**Material supplied**
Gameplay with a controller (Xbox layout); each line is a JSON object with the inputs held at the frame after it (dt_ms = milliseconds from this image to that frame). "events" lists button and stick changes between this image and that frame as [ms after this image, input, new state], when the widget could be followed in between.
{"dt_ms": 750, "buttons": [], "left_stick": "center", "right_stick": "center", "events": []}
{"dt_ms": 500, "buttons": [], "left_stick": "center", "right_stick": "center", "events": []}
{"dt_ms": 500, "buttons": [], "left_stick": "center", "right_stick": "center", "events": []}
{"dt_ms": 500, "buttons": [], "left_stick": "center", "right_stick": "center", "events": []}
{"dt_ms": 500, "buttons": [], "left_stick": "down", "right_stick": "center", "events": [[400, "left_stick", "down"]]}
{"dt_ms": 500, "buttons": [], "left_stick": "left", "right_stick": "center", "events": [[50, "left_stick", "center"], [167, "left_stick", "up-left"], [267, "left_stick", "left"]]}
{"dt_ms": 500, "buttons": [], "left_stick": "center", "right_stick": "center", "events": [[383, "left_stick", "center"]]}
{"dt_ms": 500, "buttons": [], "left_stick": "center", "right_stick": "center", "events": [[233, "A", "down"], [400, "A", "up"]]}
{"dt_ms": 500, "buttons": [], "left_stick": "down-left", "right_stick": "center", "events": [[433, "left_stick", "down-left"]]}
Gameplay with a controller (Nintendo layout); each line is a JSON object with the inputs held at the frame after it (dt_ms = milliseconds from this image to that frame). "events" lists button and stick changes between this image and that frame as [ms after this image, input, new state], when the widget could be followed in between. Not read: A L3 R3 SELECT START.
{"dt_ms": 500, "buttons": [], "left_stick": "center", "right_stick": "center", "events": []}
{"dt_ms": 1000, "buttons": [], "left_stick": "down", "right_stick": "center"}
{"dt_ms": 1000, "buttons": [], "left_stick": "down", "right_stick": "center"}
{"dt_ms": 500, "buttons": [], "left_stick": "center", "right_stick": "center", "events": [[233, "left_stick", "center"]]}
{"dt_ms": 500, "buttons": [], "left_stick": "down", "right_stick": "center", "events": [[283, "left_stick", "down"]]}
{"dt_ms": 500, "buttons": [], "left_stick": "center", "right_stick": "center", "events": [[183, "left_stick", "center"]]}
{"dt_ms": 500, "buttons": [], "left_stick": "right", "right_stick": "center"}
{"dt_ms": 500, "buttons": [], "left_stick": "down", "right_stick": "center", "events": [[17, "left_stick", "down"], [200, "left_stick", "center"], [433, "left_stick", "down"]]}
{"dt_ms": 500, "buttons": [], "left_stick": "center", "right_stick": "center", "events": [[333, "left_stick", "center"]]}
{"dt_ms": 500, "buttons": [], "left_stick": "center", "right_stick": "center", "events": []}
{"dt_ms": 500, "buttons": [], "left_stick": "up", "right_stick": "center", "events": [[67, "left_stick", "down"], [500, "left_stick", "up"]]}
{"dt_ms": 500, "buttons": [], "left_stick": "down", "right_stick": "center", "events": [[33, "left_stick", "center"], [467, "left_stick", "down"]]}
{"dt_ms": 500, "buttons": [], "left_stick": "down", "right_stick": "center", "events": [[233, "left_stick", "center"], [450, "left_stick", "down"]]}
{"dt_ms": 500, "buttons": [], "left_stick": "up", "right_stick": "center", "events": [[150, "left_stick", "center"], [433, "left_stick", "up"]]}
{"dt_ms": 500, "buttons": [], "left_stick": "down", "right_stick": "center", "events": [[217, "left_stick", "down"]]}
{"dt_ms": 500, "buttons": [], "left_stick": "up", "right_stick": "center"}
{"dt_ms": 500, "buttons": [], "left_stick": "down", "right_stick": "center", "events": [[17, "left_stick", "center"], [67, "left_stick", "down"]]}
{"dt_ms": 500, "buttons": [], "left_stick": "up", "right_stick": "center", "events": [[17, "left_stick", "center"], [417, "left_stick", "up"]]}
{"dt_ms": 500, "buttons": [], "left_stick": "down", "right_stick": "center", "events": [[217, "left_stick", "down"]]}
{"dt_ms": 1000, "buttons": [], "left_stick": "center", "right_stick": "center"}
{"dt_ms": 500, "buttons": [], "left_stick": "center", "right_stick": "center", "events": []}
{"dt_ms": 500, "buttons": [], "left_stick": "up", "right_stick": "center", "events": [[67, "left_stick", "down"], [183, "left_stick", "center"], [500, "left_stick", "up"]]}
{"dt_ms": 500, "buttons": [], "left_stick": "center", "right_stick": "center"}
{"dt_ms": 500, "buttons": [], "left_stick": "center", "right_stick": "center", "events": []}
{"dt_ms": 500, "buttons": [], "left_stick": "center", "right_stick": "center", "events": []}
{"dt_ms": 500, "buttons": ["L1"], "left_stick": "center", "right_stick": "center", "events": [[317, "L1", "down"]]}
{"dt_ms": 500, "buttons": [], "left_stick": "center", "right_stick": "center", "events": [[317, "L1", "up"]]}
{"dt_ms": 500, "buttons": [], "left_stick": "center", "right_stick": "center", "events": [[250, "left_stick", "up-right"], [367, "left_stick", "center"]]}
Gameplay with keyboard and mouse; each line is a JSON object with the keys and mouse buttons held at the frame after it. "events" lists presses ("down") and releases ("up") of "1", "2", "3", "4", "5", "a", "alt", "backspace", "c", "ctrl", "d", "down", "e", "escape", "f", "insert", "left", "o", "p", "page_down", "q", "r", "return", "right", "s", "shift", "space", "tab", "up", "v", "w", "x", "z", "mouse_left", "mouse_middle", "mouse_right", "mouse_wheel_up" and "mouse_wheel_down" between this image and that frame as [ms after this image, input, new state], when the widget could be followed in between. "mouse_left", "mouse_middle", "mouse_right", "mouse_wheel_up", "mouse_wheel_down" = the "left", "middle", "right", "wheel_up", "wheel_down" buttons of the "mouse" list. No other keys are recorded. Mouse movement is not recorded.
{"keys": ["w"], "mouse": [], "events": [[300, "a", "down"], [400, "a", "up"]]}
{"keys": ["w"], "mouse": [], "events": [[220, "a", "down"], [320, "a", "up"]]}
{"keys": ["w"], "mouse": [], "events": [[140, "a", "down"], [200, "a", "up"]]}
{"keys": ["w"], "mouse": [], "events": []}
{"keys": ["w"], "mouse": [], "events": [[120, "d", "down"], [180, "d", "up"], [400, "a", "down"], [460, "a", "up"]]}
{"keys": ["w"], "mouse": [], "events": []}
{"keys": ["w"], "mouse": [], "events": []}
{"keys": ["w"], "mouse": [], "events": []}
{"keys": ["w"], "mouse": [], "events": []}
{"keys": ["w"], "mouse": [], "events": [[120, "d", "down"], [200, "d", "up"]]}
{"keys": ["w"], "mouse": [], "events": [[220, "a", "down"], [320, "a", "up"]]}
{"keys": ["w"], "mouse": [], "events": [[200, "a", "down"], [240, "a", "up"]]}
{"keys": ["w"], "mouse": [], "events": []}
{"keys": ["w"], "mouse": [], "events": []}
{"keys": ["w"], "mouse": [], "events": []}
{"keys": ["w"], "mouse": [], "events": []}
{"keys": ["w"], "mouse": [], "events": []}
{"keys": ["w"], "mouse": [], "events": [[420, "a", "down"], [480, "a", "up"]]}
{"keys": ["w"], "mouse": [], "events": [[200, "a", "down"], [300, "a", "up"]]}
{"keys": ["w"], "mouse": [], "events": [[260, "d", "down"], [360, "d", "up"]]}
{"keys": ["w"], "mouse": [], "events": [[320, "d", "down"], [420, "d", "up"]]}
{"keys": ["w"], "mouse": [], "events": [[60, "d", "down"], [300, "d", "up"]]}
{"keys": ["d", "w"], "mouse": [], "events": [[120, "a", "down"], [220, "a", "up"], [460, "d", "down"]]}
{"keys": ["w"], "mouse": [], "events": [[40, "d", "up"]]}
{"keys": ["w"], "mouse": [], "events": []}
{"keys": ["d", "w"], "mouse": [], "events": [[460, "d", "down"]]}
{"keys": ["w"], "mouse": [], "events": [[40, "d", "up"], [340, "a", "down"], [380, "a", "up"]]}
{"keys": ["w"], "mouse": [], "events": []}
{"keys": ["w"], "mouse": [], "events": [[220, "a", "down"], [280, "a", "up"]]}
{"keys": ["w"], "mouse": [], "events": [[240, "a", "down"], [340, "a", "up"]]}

**Goal of the exercise**
Give the count of lines in the data shown above that contain "could", and nothing else.

**Answer for this exercise**
3